== Stored data ==
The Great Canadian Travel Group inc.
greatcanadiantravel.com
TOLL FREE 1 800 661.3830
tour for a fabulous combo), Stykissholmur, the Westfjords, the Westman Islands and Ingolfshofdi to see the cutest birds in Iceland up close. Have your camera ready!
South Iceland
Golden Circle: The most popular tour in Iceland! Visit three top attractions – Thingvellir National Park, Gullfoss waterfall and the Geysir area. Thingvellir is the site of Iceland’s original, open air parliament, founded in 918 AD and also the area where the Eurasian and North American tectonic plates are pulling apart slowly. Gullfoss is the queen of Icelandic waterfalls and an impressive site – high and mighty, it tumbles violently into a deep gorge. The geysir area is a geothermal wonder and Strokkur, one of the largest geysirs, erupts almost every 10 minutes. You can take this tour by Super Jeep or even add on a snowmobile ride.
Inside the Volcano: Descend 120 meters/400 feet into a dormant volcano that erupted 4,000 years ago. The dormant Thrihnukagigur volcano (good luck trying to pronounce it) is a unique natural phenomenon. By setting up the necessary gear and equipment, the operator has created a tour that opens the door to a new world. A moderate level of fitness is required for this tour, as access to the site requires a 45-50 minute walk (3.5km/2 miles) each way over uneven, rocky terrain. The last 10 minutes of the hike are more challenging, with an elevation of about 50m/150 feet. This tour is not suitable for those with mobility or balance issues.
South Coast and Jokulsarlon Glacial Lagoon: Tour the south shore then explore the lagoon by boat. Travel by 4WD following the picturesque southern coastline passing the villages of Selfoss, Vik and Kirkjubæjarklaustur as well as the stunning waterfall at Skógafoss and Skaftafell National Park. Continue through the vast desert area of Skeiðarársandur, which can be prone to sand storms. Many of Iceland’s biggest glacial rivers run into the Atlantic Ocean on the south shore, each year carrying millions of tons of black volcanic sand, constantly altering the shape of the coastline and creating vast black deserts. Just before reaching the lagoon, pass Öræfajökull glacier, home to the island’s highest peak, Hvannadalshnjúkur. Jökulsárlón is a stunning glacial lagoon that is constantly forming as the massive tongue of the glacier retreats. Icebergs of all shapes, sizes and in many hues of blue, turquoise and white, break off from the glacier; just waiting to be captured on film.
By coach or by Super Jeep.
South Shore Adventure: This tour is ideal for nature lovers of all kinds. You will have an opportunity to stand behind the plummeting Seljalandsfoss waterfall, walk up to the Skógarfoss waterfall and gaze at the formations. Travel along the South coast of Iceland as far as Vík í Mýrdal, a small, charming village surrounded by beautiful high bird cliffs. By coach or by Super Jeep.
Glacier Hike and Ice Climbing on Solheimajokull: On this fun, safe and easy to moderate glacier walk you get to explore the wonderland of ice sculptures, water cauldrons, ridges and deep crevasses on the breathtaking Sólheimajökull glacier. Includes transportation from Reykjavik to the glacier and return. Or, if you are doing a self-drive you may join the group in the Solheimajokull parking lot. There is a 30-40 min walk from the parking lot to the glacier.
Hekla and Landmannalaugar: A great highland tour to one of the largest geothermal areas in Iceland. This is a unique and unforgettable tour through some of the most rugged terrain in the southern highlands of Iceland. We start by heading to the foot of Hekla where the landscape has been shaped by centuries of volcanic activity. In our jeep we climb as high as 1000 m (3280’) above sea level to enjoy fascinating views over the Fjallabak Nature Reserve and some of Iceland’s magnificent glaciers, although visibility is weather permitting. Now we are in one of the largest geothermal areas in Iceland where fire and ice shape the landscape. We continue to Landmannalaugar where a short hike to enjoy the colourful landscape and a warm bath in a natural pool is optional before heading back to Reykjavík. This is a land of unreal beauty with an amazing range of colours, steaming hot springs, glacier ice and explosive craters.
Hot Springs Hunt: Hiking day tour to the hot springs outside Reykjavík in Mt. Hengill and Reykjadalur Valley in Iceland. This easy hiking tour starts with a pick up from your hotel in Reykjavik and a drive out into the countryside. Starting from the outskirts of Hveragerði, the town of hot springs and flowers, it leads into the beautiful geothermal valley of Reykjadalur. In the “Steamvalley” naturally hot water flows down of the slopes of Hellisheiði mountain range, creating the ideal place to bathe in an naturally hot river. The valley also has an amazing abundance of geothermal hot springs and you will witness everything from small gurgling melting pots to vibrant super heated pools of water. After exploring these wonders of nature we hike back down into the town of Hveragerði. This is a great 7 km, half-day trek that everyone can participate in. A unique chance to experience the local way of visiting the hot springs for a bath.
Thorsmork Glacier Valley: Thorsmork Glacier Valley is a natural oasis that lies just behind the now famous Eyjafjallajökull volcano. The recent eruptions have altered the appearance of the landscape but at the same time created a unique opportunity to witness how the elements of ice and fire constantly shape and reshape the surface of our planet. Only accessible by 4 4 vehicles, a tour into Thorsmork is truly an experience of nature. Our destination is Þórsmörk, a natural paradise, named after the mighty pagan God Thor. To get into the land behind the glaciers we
===
== Stored data ==
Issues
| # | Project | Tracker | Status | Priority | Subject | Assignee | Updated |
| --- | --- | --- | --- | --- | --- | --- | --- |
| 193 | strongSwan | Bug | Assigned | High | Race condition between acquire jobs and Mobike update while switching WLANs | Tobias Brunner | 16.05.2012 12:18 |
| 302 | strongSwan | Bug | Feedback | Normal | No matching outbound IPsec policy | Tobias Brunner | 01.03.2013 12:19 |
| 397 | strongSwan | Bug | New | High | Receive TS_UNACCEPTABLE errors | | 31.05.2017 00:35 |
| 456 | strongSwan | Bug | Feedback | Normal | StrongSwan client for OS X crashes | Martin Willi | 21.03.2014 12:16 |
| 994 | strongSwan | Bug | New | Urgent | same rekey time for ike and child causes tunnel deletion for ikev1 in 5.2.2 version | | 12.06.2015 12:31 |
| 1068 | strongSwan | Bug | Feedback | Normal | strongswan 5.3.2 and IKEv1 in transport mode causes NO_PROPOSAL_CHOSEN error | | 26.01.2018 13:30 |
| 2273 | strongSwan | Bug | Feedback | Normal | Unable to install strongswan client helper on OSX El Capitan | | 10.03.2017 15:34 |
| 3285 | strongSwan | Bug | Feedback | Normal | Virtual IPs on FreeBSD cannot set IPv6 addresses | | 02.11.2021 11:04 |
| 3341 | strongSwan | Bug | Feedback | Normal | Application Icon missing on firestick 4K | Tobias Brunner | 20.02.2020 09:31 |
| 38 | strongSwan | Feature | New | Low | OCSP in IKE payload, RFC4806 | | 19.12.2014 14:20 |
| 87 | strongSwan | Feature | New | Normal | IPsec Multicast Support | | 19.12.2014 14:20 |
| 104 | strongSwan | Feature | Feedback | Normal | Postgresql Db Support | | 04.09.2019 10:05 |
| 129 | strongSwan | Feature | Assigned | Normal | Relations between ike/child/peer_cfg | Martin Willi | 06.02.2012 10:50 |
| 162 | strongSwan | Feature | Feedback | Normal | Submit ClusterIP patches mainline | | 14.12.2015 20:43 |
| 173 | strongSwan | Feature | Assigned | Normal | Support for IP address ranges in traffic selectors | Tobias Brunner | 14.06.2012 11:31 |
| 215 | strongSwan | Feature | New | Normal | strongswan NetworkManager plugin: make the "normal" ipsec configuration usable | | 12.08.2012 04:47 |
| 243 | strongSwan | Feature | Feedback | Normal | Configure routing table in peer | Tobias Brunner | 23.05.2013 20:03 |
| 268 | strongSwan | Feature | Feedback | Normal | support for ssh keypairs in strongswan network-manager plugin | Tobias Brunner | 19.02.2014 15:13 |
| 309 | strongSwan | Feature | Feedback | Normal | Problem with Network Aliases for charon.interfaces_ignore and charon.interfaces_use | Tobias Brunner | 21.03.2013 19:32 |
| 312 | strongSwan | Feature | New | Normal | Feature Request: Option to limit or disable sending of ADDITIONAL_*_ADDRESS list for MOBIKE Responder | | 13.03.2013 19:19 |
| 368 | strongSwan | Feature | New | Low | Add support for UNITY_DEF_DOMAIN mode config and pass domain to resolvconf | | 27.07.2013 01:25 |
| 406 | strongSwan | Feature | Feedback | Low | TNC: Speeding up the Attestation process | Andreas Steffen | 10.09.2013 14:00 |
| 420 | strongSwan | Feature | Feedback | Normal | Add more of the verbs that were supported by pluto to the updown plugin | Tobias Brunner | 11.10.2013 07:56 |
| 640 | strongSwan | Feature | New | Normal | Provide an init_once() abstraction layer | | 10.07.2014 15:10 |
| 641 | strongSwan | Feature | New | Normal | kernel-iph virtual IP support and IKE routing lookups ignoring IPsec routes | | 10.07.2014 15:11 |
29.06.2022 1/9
===
# [Problem]
Print, from the entries above, the line with "South Coast and", the line with "Glacier Hike and" and all lines between them, exactly and with nothing else.

# [Task solution]
South Coast and Jokulsarlon Glacial Lagoon: Tour the south shore then explore the lagoon by boat. Travel by 4WD following the picturesque southern coastline passing the villages of Selfoss, Vik and Kirkjubæjarklaustur as well as the stunning waterfall at Skógafoss and Skaftafell National Park. Continue through the vast desert area of Skeiðarársandur, which can be prone to sand storms. Many of Iceland’s biggest glacial rivers run into the Atlantic Ocean on the south shore, each year carrying millions of tons of black volcanic sand, constantly altering the shape of the coastline and creating vast black deserts. Just before reaching the lagoon, pass Öræfajökull glacier, home to the island’s highest peak, Hvannadalshnjúkur. Jökulsárlón is a stunning glacial lagoon that is constantly forming as the massive tongue of the glacier retreats. Icebergs of all shapes, sizes and in many hues of blue, turquoise and white, break off from the glacier; just waiting to be captured on film.
By coach or by Super Jeep.
South Shore Adventure: This tour is ideal for nature lovers of all kinds. You will have an opportunity to stand behind the plummeting Seljalandsfoss waterfall, walk up to the Skógarfoss waterfall and gaze at the formations. Travel along the South coast of Iceland as far as Vík í Mýrdal, a small, charming village surrounded by beautiful high bird cliffs. By coach or by Super Jeep.
Glacier Hike and Ice Climbing on Solheimajokull: On this fun, safe and easy to moderate glacier walk you get to explore the wonderland of ice sculptures, water cauldrons, ridges and deep crevasses on the breathtaking Sólheimajökull glacier. Includes transportation from Reykjavik to the glacier and return. Or, if you are doing a self-drive you may join the group in the Solheimajokull parking lot. There is a 30-40 min walk from the parking lot to the glacier.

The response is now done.